Maureen was a wonderful person, in so many ways larger than life. She seemed to have an infinite capacity for giving of herself, and there wasn’t anything you might ask of her that she wouldn’t do, and do well. And, while she was an amazingly energetic advocate for causes and candidates others might only have paid lip service to, she was, at the same moment, a loving and devoted wife to Takashi, and mother to Hannah. Whenever she couldn’t be reached at home, it was certain that she was bringing Hannah to dance lessons, to school, or to some other event.
Despite her already full agenda, as a wife and mother, and community activist, I called upon Maureen several
months before the opening of this newspaper, because I could think of nobody I wanted more to report the signifi-cant happenings in Northern Westchester on a weekly basis.

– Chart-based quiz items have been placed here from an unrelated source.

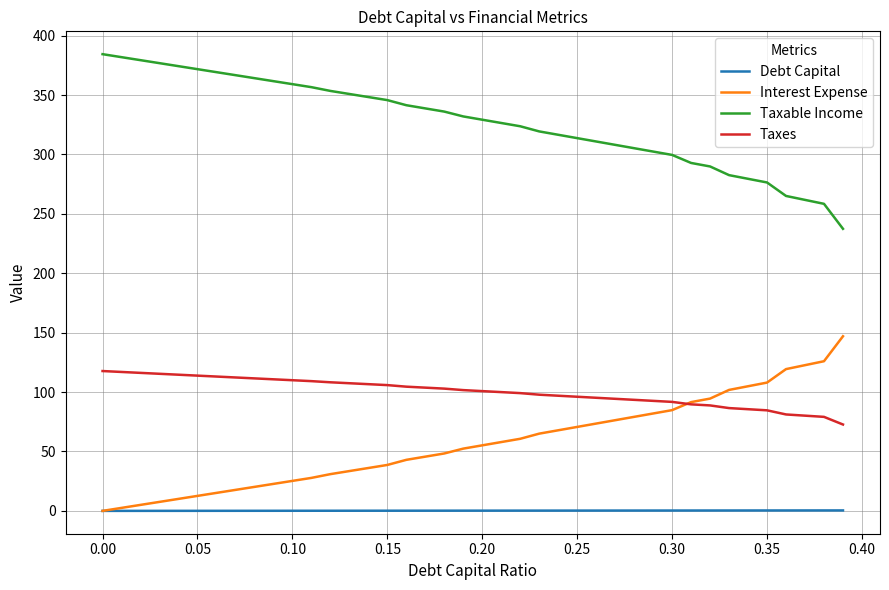

How many categories are shown in the chart?

40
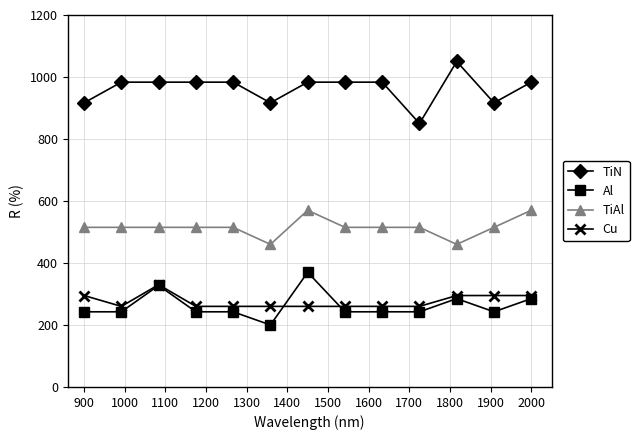

True or false: Al and TiN cross at least once.

False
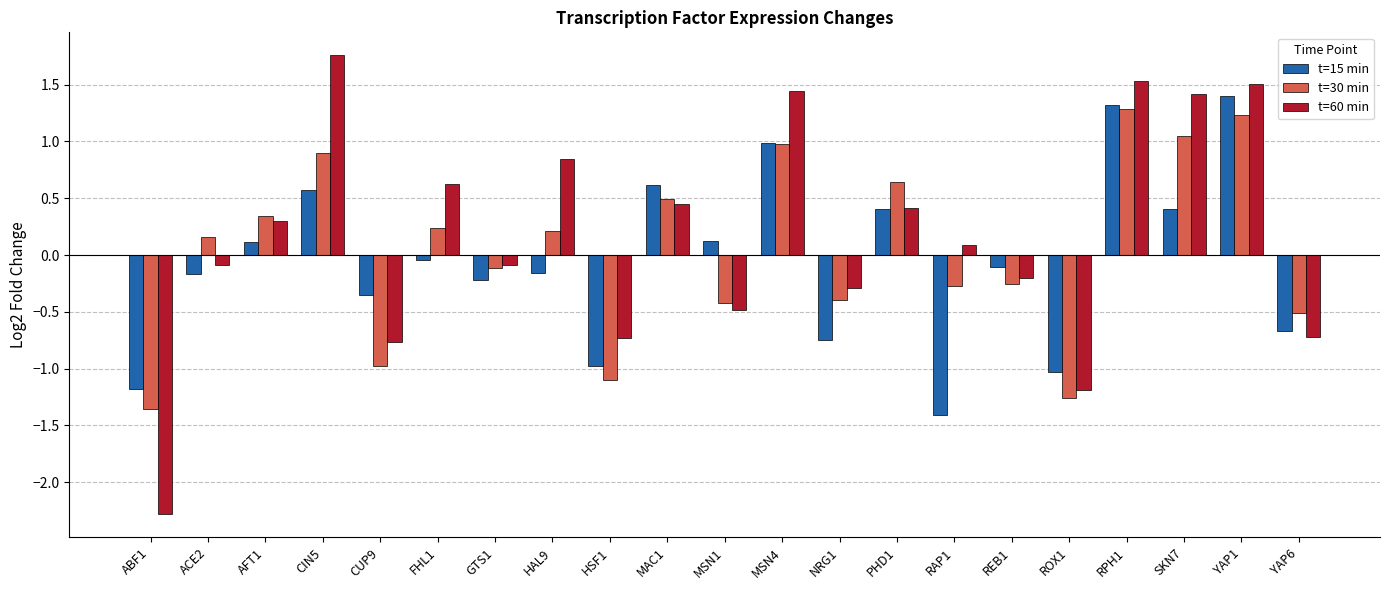

How many groups of bars are there?

21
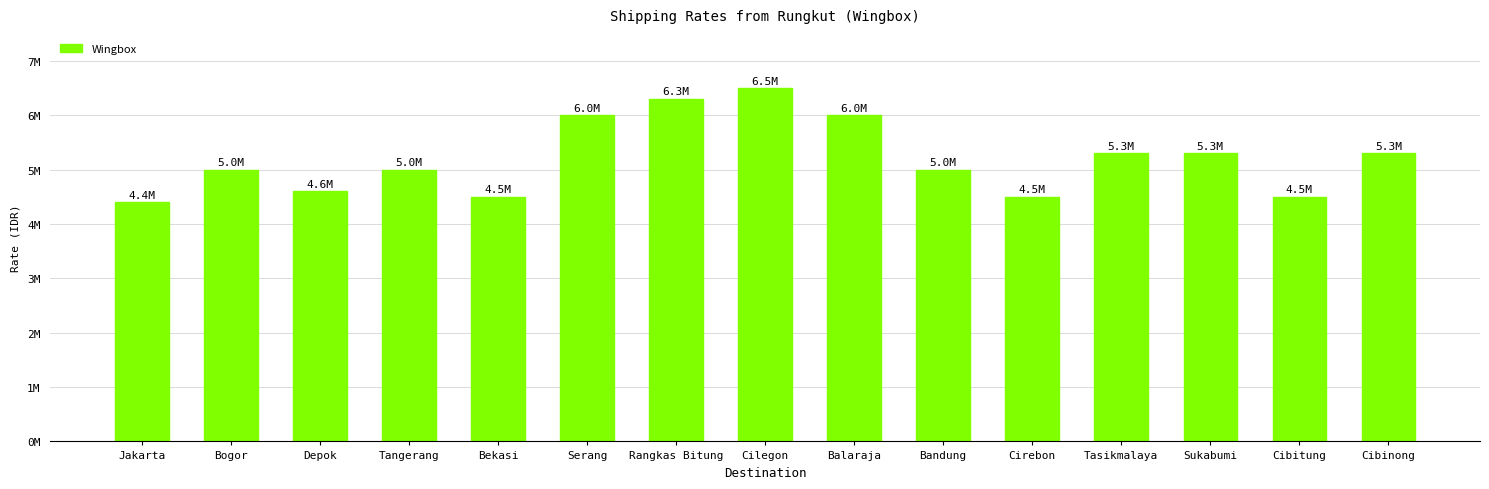

Which label corresponds to the largest value in the chart?

Cilegon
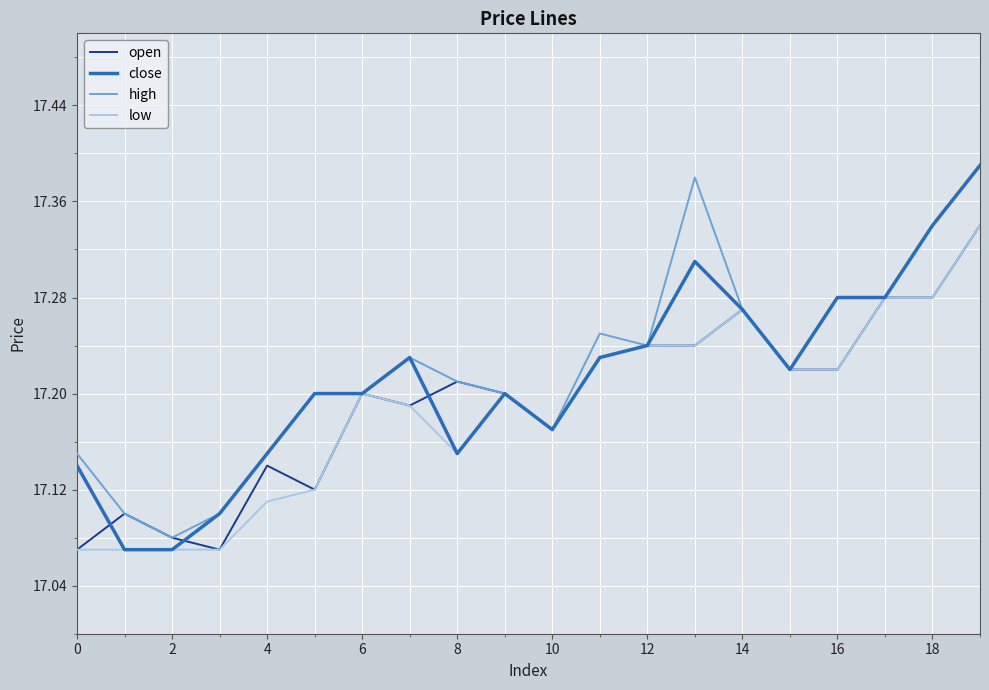

The close series shows 29.9 at 0. True or false?

False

She never rejected, nor failed to complete, an assignment. She had the remarkable ability to quickly, but objectively, analyze situations, grasping the implications and identifying the wheat from the chaff. Maureen had a loving, giving, heart. However, she had no qualms about letting you know exactly what she thought. She had little tolerance for hypocrisy, and none for injustice, and she worked endlessly against each. She had a wonderful network of media and organizational contacts, and she could marshal scores of correspondents to a cause in minutes. To me Maureen embodied the spirit of the Sixties, a willingness to “fight City Hall.” Social advocacy defined her.
She was a one-of-a-kind spirit, taken from our midst, and our lives, far too soon. And yet, having had an enormous impact on all who knew her, and many who would not. Asking no exemption, or favor, she took on one challenge after another. I will always remember that wonderful, spontaneous, burst of laughter that invariably
greeted news that some ‘Dragon of Injustice,’ or other, had been foiled.
We will all miss Maureen, each for our own special reasons, each in our own way. I will miss her friendship and her spirit, her selfless willingness to stand up for us all.